Waste bacteria build designer nanocatalysts

Scientists from the Forschungszentrum Rossendorf (FZR) in Dresden have exploited the survival skills of bacteria that live in uranium mining waste to make tiny clusters of the precious metal palladium.¹ These tiny bullets, just a few billionths of a millimetre across, are much better catalysts than normal palladium, which is used in speeding up chemical reactions, for example in a car's catalytic converter. 

The bacterium, Bacillus sphaericus JG-A12, has a protective protein layer that allows it to survive in the extreme environment of a uranium mining waste pile. This protein layer comprises a grid of nanoscopic pockets of identical size that can trap toxic metal ions and prevent them from harming the bacterium by converting them into tiny clumps of insoluble metal. 

Katrin Pollmann and her FZR colleagues reasoned that if they applied a dissolved metal of interest, such as palladium, to the protein layer the metal might form a tiny cluster in each pocket. The FZR team's studies showed that within the pores of the protein layer, palladium ions are transformed into metal by reaction with hydrogen. The resulting nanoclusters of metallic palladium, composed of just 50 to 80 atoms, are regularly arranged on the surface layer.  
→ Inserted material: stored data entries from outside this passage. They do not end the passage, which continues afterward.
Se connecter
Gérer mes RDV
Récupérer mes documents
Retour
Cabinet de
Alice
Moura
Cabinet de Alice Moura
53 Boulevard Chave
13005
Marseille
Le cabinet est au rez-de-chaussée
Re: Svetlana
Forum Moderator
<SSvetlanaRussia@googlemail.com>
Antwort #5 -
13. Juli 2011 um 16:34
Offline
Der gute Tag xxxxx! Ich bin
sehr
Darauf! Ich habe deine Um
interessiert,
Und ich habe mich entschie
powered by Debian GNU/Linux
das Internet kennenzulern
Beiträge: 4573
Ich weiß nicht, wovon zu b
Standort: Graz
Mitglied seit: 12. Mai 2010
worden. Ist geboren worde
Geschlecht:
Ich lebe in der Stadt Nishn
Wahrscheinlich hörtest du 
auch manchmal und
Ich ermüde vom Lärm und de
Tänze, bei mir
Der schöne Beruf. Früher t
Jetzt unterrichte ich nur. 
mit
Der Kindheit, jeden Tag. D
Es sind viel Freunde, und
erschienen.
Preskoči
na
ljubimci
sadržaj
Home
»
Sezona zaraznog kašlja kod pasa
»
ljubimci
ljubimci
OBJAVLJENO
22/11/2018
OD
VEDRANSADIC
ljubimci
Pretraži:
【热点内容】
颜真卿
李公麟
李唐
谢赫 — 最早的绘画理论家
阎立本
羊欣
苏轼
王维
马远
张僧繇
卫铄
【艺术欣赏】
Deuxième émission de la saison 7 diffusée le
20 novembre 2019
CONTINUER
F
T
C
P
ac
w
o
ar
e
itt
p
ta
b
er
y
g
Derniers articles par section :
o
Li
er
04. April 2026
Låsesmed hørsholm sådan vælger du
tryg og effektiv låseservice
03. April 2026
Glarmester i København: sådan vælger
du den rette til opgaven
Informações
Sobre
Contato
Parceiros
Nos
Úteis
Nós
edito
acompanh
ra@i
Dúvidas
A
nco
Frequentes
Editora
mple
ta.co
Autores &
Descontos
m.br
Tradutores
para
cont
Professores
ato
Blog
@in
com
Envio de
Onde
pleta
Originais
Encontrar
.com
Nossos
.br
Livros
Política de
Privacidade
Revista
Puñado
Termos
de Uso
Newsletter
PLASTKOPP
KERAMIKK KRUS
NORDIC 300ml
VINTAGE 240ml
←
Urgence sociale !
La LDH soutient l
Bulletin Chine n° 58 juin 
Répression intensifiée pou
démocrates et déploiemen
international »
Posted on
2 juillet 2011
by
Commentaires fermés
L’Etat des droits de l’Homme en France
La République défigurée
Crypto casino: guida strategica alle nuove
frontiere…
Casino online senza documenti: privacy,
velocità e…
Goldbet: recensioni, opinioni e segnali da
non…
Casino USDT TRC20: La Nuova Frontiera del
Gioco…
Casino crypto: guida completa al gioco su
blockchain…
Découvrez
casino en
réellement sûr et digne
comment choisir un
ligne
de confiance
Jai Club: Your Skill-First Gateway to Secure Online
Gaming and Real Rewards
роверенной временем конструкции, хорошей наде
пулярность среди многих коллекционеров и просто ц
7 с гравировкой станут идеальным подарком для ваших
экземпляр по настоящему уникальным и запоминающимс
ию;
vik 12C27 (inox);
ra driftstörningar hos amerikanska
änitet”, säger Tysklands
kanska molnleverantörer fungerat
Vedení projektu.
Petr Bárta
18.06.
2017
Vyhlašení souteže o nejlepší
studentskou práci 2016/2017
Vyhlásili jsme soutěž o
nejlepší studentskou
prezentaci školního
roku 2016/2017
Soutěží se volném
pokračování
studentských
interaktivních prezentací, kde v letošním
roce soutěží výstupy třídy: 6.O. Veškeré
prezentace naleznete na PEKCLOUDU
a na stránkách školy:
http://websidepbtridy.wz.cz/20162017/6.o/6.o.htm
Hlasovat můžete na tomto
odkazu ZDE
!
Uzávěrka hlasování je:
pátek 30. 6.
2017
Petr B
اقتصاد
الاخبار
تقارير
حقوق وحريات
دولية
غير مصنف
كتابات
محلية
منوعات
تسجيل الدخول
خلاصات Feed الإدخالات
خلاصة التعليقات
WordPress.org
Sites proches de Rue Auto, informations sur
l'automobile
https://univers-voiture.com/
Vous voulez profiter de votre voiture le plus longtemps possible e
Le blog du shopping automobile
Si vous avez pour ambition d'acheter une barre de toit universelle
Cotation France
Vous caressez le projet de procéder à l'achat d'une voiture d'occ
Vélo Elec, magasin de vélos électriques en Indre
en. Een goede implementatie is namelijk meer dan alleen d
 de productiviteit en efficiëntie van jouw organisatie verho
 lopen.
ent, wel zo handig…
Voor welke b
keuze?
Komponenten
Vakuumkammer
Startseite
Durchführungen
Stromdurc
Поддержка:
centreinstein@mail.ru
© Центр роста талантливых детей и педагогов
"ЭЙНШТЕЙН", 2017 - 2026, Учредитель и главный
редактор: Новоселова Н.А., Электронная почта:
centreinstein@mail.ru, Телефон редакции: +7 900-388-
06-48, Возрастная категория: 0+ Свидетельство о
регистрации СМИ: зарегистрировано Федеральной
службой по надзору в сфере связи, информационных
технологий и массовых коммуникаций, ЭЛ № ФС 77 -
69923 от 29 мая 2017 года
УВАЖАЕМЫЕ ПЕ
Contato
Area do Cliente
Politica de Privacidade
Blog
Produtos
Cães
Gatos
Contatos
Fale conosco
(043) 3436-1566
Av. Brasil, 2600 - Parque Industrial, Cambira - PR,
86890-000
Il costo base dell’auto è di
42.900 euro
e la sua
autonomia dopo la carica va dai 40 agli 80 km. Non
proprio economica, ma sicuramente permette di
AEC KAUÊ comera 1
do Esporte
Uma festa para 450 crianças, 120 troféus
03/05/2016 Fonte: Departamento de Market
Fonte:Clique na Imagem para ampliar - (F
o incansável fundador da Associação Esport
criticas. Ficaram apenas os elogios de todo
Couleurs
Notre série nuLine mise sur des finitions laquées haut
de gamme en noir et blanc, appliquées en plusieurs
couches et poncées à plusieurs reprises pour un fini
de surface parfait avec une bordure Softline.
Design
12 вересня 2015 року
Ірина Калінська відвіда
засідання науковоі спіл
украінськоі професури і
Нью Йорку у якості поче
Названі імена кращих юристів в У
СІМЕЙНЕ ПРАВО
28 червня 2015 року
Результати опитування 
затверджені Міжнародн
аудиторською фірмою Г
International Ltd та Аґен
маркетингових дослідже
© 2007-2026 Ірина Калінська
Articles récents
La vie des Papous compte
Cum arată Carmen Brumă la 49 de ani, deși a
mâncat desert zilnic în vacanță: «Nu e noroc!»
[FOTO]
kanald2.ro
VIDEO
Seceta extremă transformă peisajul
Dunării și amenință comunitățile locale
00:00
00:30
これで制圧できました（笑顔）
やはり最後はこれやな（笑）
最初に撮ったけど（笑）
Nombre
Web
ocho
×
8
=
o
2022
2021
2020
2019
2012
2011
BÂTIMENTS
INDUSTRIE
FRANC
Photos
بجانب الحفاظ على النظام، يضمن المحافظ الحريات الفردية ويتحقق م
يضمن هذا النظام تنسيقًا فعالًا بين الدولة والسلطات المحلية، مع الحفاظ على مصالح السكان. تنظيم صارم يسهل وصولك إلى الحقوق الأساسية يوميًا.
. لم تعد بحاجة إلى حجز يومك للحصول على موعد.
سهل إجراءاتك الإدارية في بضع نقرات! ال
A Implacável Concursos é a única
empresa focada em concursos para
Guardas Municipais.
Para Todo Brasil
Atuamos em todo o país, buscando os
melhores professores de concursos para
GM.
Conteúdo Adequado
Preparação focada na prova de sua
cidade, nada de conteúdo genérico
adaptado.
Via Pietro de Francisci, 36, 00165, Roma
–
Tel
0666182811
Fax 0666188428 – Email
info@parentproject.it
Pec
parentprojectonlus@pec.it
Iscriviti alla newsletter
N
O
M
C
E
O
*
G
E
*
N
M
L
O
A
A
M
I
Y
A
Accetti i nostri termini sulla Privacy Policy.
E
This combined metal-protein layer has some unusual physical and chemical properties. For example, because the metal stabilises the protein and vice versa the protein layer does not break down at higher temperatures or even in acid. However, it is the enormous surface area to volume ratio that makes the nanoclusters interesting to chemists. The larger the surface area of a metal catalyst the more exposed metal atoms there are on which a chemical reaction can occur faster. A palladium nanocatalyst could accelerate chemical reactions even at low temperatures. 

The FZR team hopes to take their discovery a step further, however. They are now investigating whether or not they can make a gold nanocatalyst. They hope to engineer Bacillus sphaericus JG-A12 to manipulate its protein layer so that it could make different types of metal cluster. These designer nanoclusters might have applications in optoelectronics, or as catalysts for specific reactions, as well as new physical properties researchers have so far not seen.